全員に返信している余裕は無かったので、家族からの安否確認メールにだけ返信した。
しばらくすると、家の概況の写真付きで返信がくる。
携帯での撮影なので細かいところまでは判らなかったが……何とも凄惨な状態としか言いようがなかった。古い家屋なので心配はしていたが、写真だけでも屋根の瓦がだいぶはがれ落ちて地面へ散乱し、窓は枠ごと外れ落ちているのが判る。外見は何とか家の形を保ってはいるようだが……
そうこうしているうちに、情報収集へ出かけた者達が帰ってきた。
提携業者もどこも似たような酷い状況で、中には建物が倒壊したところもあるらしい。
社内や周辺の情報も少しずつ集まってきていた。
基本的に受注産業の会社だが、製造の為の機械は嫌な音を立て、設置位置もずれて稼働できる状態では無さそう。倉庫の方も出荷待ちだった商品が崩れ、とてもではないがまともに出荷出来ないとこのこと。
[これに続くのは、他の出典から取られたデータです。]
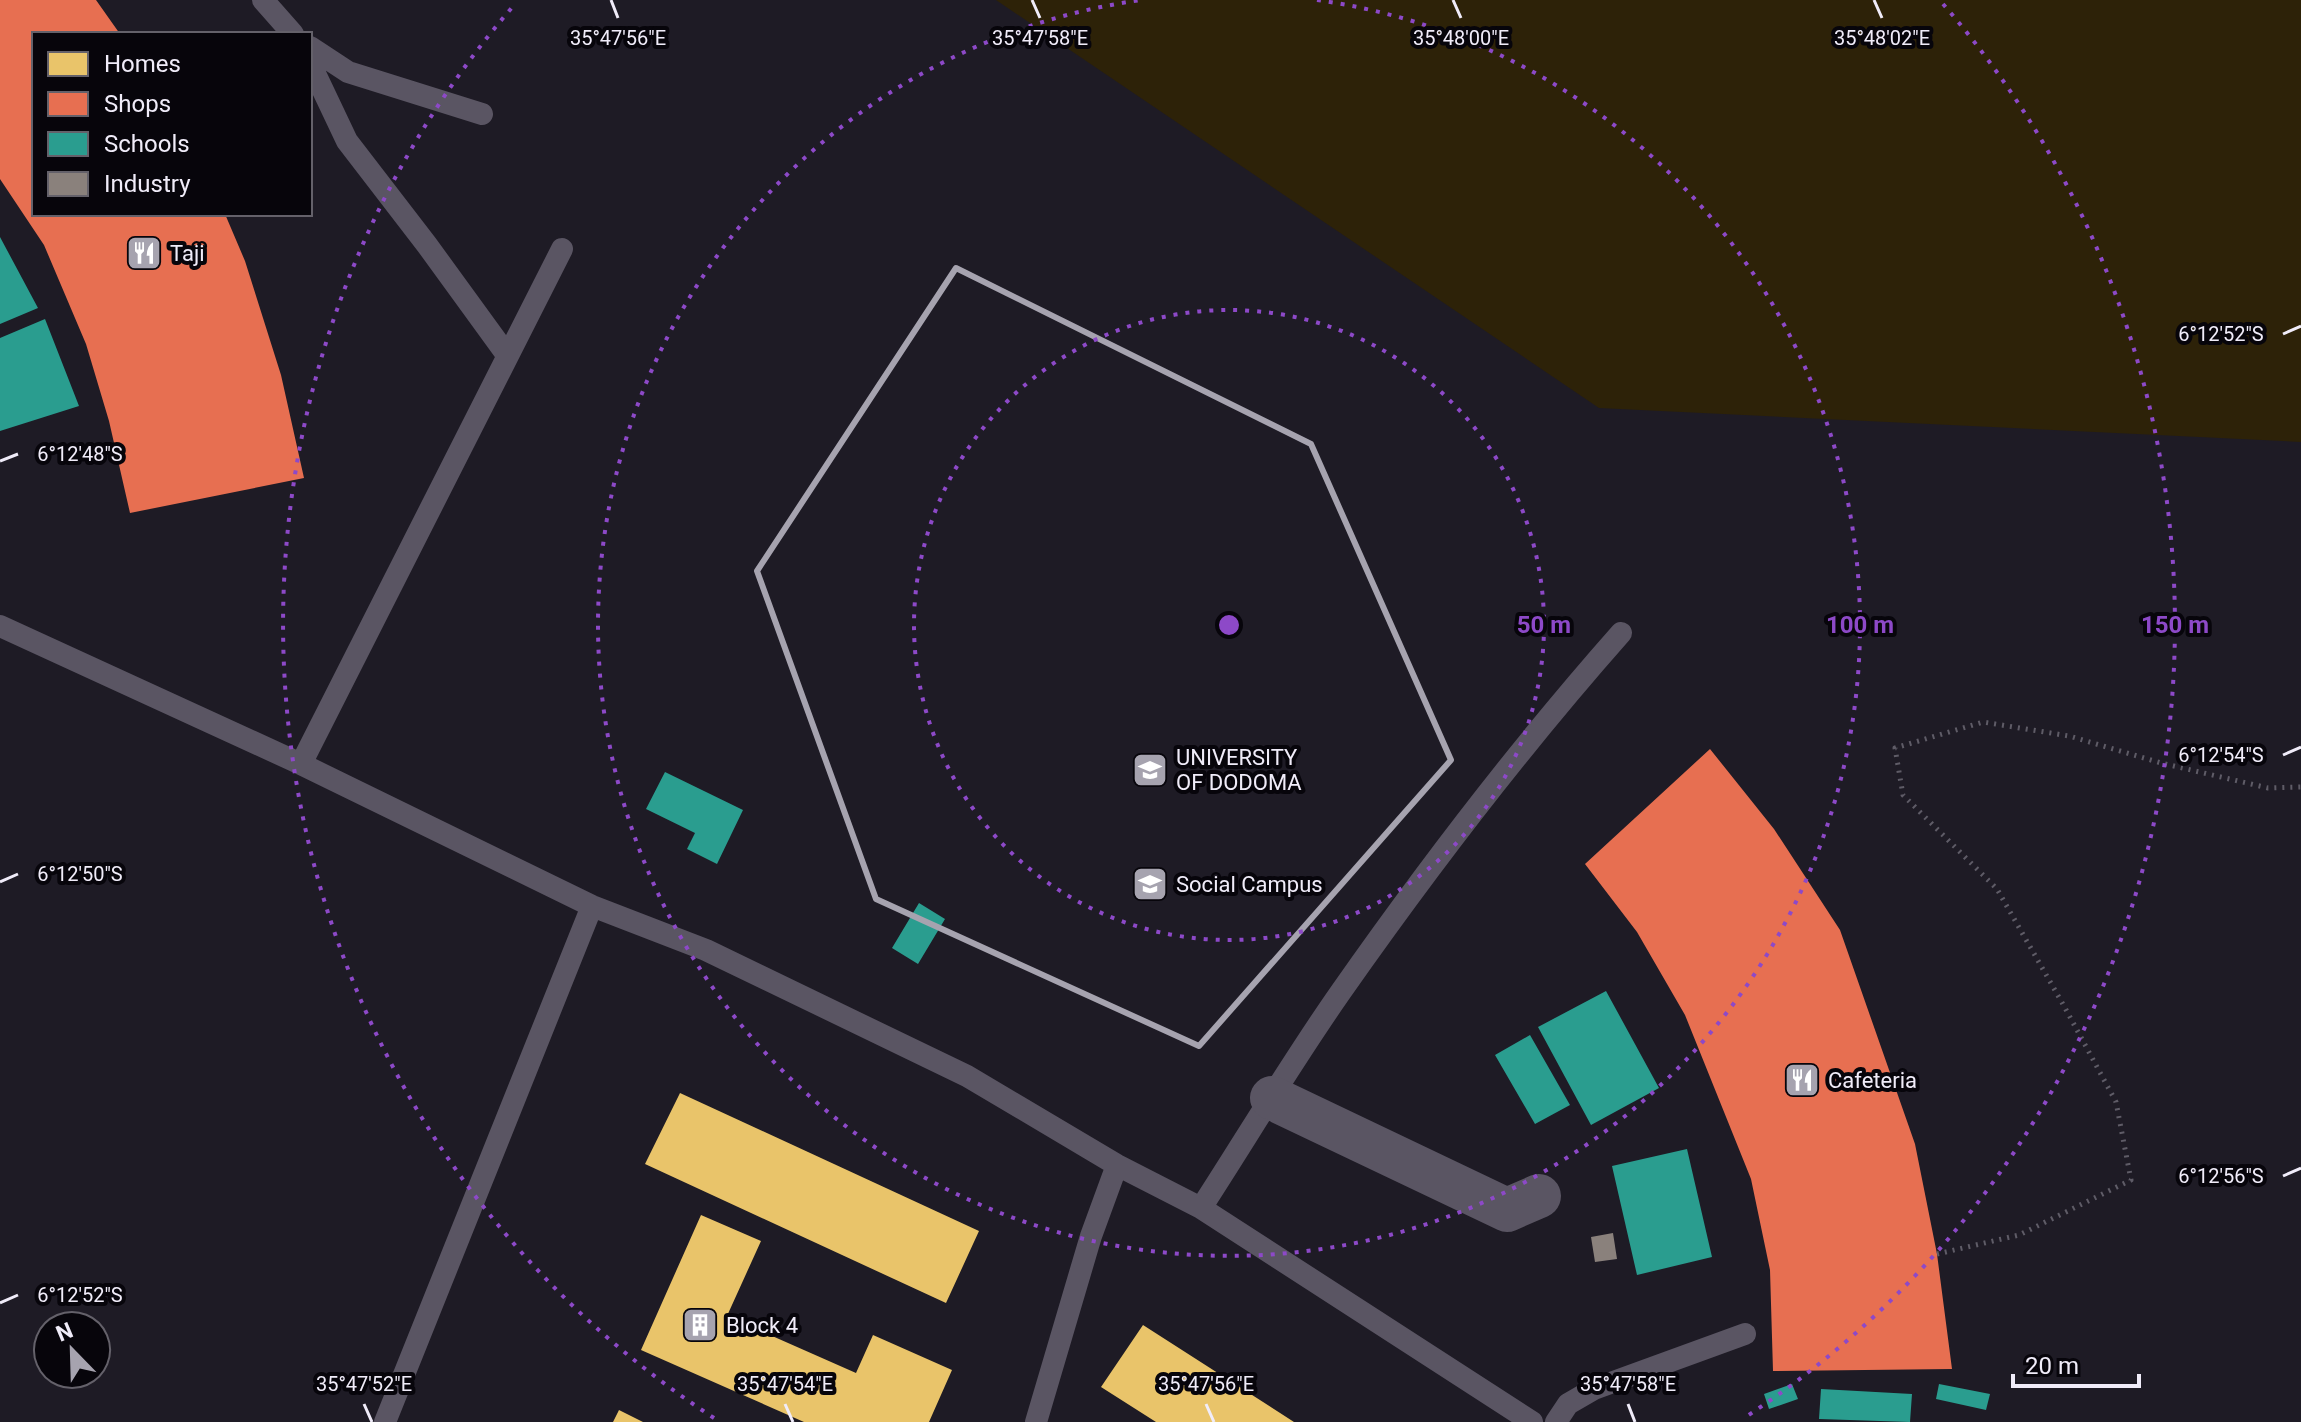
<svg xmlns="http://www.w3.org/2000/svg" width="2301" height="1422" viewBox="0 0 2301 1422" font-family="Roboto,sans-serif">
  <rect width="100%" height="100%" fill="#1e1b25"/>
  <path fill="#2d2208" d="M996 0H2301V442L1599 408Z"/>
  <path fill="#e9c46a" d="M680 1093 979 1231 946 1303 645 1164Z
    M701 1215 761 1241 727 1316 856 1373 873 1335 952 1370 929 1422H804L641 1350Z
    M1143 1325 1294 1422H1156L1101 1387Z
    M619 1410 643 1422H613Z"/>
  <path fill="#e76f51" d="M0 0H96L120 34H34V214H225L245 261 281 375 304 478 130 513 109 421 86 344 44 245 0 179Z
    M1710 749 1774 829 1840 930 1915 1144 1937 1254 1952 1369 1773 1371 1770 1270 1751 1179 1685 1015 1637 932 1585 864Z"/>
  <path fill="#2a9d8f" d="M0 237 38 308 0 324Z
    M45 319 79 406 0 431V338Z
    M665 772 743 810 717 864 687 849 695 833 646 809Z
    M919 903 945 919 918 964 892 948Z
    M1606 991 1659 1088 1591 1125 1538 1027Z
    M1530 1035 1570 1105 1535 1124 1495 1055Z
    M1687 1149 1712 1257 1637 1275 1612 1166Z
    M1792 1384 1798 1399 1769 1409 1764 1394Z
    M1939 1384 1990 1394 1986 1410 1936 1399Z
    M1821 1389 1912 1394 1910 1422 1819 1419Z"/>
  <path fill="#8a817c" d="M1613 1233 1617 1259 1595 1262 1591 1237Z"/>
  <g fill="none" stroke-linecap="round" stroke-linejoin="round">
    <path stroke="#5f5c67" stroke-width="5" stroke-dasharray="2 6" stroke-linecap="butt" d="M1937 1254 2019 1235 2131 1180 2116 1102 2064 1006 1997 889 1903 795 1895 748 1983 722 2069 736 2161 763 2268 788 2301 787"/>
    <path stroke="#5a5563" stroke-width="22" d="M263 0 293 34
      M310 47 348 72 482 114
      M310 63 347 141 427 245 507 355
      M0 626 301 764 592 906 706 950 967 1076 1117 1165 1201 1208 1532 1422
      M301 764 562 249
      M1201 1208C1247 1137 1291 1063 1340 993 1427 869 1521 746 1621 633
      M385 1422 592 906
      M1036 1422 1091 1236 1117 1165
      M1556 1422 1568 1404 1594 1389 1745 1334"/>
    <path stroke="#5a5563" stroke-width="44" d="M1272 1098 1507 1210 1539 1196"/>
  </g>
  <path fill="none" stroke="#a6a3af" stroke-width="6" stroke-linejoin="round" d="M956 268 1311 444 1451 760 1199 1046 876 899 757 571Z"/>
  <path fill="none" stroke="#f0ecf9" stroke-width="3" d="M611 0 618 18M1032 0 1040 18M1453 0 1461 18M1874 0 1882 18M2283 334 2301 326M0 461 18 454M2283 755 2301 747M0 882 18 874M2283 1176 2301 1168M0 1303 18 1295M364 1404 372 1422M785 1404 793 1422M1206 1404 1214 1422M1628 1404 1635 1422"/>
  <g fill="none" stroke="#8d49c8" stroke-width="4" stroke-dasharray="4 8">
    <circle cx="1229" cy="625" r="315"/>
    <path d="M1317 0A631 631 0 1 1 1141 0"/>
    <path d="M714 1418A946 946 0 0 1 515 4M1943 4A946 946 0 0 1 1744 1418"/>
  </g>
  <defs>
    <g id="restaurant-square" transform="scale(1.8)"><rect x="-9" y="-9" width="18" height="18" rx="4" fill="#a6a3af" stroke="#07050b"/><path d="M-5-6h1v4h1v-4h1v4h1v-4h1v5L-1.5 .5V6h-2V.5L-5-1ZM5-6V6H3V1.5H1.5Q1.5-4 5-6Z" fill="#fff"/></g>
    <g id="university-square" transform="scale(1.8)"><rect x="-9" y="-9" width="18" height="18" rx="4" fill="#a6a3af" stroke="#07050b"/><path d="M0-5L7-2L0 1L-7-2ZM-4 1L0 2.5L4 1V4Q0 6-4 4Z" fill="#fff"/></g>
    <g id="building-square" transform="scale(1.8)"><rect x="-9" y="-9" width="18" height="18" rx="4" fill="#a6a3af" stroke="#07050b"/><path d="M-4-6H4V6H1V3H-1V6H-4ZM-2.5-4.3h1.7v1.8h-1.7ZM.8-4.3h1.7v1.8H.8ZM-2.5-1h1.7V.8h-1.7ZM.8-1h1.7V.8H.8Z" fill="#fff"/></g>
  </defs>
  <g fill-rule="evenodd">
    <use href="#restaurant-square" x="144" y="253"/>
    <use href="#university-square" x="1150" y="770"/>
    <use href="#university-square" x="1150" y="884"/>
    <use href="#restaurant-square" x="1802" y="1080"/>
    <use href="#building-square" x="700" y="1325"/>
  </g>
  <g text-anchor="middle" dominant-baseline="central" stroke-width="8" stroke-linejoin="round" paint-order="stroke">
    <g font-size="22" fill="#f0ecf9" stroke="#07050b" text-anchor="start">
      <text x="170" y="253">Taji</text>
      <text x="1176" y="757">UNIVERSITY<tspan x="1176" dy="25">OF DODOMA</tspan></text>
      <text x="1176" y="884">Social Campus</text>
      <text x="1828" y="1080">Cafeteria</text>
      <text x="726" y="1325">Block 4</text>
    </g>
  </g>
  <g font-size="20" text-anchor="middle" fill="#f0ecf9" stroke="#07050b" stroke-width="8" stroke-linejoin="round" paint-order="stroke">
    <text x="618" y="45">35°47'56"E</text>
    <text x="1040" y="45">35°47'58"E</text>
    <text x="1461" y="45">35°48'00"E</text>
    <text x="1882" y="45">35°48'02"E</text>
    <text x="2221" y="341">6°12'52"S</text>
    <text x="80" y="461">6°12'48"S</text>
    <text x="2221" y="762">6°12'54"S</text>
    <text x="80" y="881">6°12'50"S</text>
    <text x="2221" y="1183">6°12'56"S</text>
    <text x="80" y="1302">6°12'52"S</text>
    <text x="364" y="1391">35°47'52"E</text>
    <text x="785" y="1391">35°47'54"E</text>
    <text x="1206" y="1391">35°47'56"E</text>
    <text x="1628" y="1391">35°47'58"E</text>
  </g>
  <circle cx="1229" cy="625" r="12" fill="#8d49c8" stroke="#07050b" stroke-width="4"/>
  <g font-size="24" text-anchor="middle" font-weight="bold" fill="#8d49c8" stroke="#07050b" stroke-width="8" stroke-linejoin="round" paint-order="stroke">
    <text x="1544" y="633">50 m</text>
    <text x="1860" y="633">100 m</text>
    <text x="2175" y="633">150 m</text>
  </g>
  <rect x="32" y="32" width="280" height="184" fill="#07050b" stroke="#64616a" stroke-width="2"/>
  <rect x="48" y="52" width="40" height="24" fill="#e9c46a" stroke="#64616a" stroke-width="2"/>
  <text x="104" y="72" font-size="24" fill="#f0ecf9">Homes</text>
  <rect x="48" y="92" width="40" height="24" fill="#e76f51" stroke="#64616a" stroke-width="2"/>
  <text x="104" y="112" font-size="24" fill="#f0ecf9">Shops</text>
  <rect x="48" y="132" width="40" height="24" fill="#2a9d8f" stroke="#64616a" stroke-width="2"/>
  <text x="104" y="152" font-size="24" fill="#f0ecf9">Schools</text>
  <rect x="48" y="172" width="40" height="24" fill="#8a817c" stroke="#64616a" stroke-width="2"/>
  <text x="104" y="192" font-size="24" fill="#f0ecf9">Industry</text>
  <g transform="translate(72 1350) rotate(337)"><circle r="38" fill="#07050b" stroke="#64616a" stroke-width="2"/>
  <path d="M0-6L14 30L0 20L-14 30Z" fill="#a6a3af"/>
  <text y="-12" font-size="22" font-weight="bold" text-anchor="middle" fill="#f0ecf9">N</text>
  </g>
  <path d="M2013 1374v12h126v-12" fill="none" stroke="#f0ecf9" stroke-width="4"/>
  <text x="2025" y="1374" font-size="24" fill="#f0ecf9" stroke="#07050b" stroke-width="6" paint-order="stroke">20 m</text>
</svg>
周辺は、道路は何か所も亀裂が入って通行できない場所もあり、電柱もまっすぐには立っていない。また、塀や屋根が崩れるばかりか、建物自体が倒壊している場所も幾つもあるようだった。
親族などと連絡が取れた職員の中には、自宅が崩れたという者も居る。
正直、会社がどうこうというより自宅の様子の方が気になった。
どうせ、会社に残っても回線が復旧しない限りは出来ることなど限られているのだから……
わたしと同じ気持ちの職員が殆どだったようで、会社の復旧を優先しようとしていた上役の者達も折れ、職員達は可能な者は翌日朝8時出勤とだけとりあえず決めて、帰宅出来ることになった。